HB70F100, I have the truck at home. The guy had never started on the truck yet. He's been telling me that he will call me when he is ready. First it was the end of February then first of April. This guy i talk to yesterday seemed ok except that he wants to fiberglass instead of welding the cab corners back in. I think i like the welding. You know i've talked to just about everybody about restoring this truck. Talked to to restoration companies in middle Tennessee about restoring it. One said no more than 20,000 and the other basically said they was sure but worked by the hour. Then the guy yesterday said he could do it right now for 3500 dollars. That's to remove front fenders and bed. sand blast frame and undercoat it. paint inside and out. Maybe i can get someone else to fix the rust spots by welding in new metal then taking it to this guy and let him finisH it. I've seen the guys work and does good painting. Just hard to find someone good.  

 
houston54 houston54
New User | Posts: 35 | Joined: 03/09
Posted: 04/06/09
08:08 AM

Hope you find a shop to do the work. Based on the stories I have heard of people going this route I would make sure I set things up so payments are based on work done/parts supplied and not money up front as some shops seem to require.

I would also make sure you get paperwork from them identifying your truck by VIN or other means in case they go belly up you have a means of claiming your personal property.  

Also I would not give them all the parts necessary but rather hold them yourself until the shop calls for them.  

Too many times shops have sold off parts of customer's rides.  

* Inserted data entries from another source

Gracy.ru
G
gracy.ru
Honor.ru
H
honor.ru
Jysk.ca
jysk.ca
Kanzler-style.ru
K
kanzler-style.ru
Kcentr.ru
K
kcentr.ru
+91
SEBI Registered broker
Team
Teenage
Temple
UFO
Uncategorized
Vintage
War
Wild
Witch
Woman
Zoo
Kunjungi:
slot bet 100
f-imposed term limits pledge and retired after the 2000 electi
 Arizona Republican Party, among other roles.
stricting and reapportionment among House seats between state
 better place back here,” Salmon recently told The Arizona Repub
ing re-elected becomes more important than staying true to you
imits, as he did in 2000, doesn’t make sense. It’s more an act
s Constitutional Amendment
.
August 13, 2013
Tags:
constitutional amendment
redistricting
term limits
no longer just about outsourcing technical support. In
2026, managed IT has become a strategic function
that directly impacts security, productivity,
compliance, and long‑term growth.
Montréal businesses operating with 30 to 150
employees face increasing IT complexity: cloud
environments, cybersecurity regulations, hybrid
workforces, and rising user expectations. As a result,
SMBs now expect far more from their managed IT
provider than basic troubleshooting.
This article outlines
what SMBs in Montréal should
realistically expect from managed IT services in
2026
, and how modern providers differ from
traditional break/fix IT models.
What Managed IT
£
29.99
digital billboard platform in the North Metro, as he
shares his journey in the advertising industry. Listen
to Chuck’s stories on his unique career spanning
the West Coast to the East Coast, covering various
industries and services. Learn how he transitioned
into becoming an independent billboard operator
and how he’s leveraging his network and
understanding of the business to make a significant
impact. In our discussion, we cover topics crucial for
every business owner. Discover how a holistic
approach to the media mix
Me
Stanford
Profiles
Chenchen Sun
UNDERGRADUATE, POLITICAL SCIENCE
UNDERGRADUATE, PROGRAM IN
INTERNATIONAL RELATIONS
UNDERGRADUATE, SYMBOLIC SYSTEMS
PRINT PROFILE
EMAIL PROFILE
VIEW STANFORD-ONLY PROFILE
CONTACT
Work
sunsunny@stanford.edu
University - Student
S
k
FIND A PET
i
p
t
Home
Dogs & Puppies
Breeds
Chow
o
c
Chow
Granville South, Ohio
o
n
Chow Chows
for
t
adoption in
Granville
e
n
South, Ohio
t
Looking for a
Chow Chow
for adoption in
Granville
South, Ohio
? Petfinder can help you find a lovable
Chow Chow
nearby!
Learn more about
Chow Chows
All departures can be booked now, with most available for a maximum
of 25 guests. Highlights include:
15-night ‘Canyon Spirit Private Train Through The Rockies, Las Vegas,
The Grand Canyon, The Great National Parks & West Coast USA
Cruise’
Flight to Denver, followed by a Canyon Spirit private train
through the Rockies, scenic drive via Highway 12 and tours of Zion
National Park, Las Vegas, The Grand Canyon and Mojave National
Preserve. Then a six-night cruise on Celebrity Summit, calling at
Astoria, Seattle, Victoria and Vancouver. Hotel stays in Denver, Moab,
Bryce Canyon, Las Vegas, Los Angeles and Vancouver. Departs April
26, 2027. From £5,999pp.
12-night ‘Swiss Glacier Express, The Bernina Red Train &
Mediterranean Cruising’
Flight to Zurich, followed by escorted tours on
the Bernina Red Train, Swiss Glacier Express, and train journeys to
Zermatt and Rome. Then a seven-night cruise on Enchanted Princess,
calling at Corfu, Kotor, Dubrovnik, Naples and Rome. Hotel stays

Caution is the best policy no matter how good they may appear.  Better to be safe than sorry.  

 
mpayne mpayne
Administrator | Posts: 852 | Joined: 11/07
Posted: 04/08/09
03:06 PM

I'm glad you got your truck back so that body shop couldn't take you to the cleaners.  

 
dburgf100 dburgf100
New User | Posts: 15 | Joined: 01/09
Posted: 04/14/09
04:00 PM

Well guys, I let the guy come pick up the truck last Thursday the 9th. Went to check on it Saturday afternoon and he had the front clip off of it and had the bolts out from the bed. He really didn't ask for any money up front but said it would be nice if he could maybe get 500 to buy supplies. I figured 500 wasn't that much and he didn't want anymore till it's completed. I do have to go out one night and pull the wood out of the bed so i can sand and stain it. I really believe he will do a good job. I've seen some of his work around town and it looks very good.....oh yea......he ask that i get him a camera to take some pictures as he goes. Hopefully i will have some to post soon.......What is a good steering column to buy that's not going to empty my pocketbook?

Dburgf100  

 
mpayne mpayne
Administrator | Posts: 852 | Joined: 11/07
Posted: 04/22/09
03:31 PM

Are you going to do a floor mount or a column mount?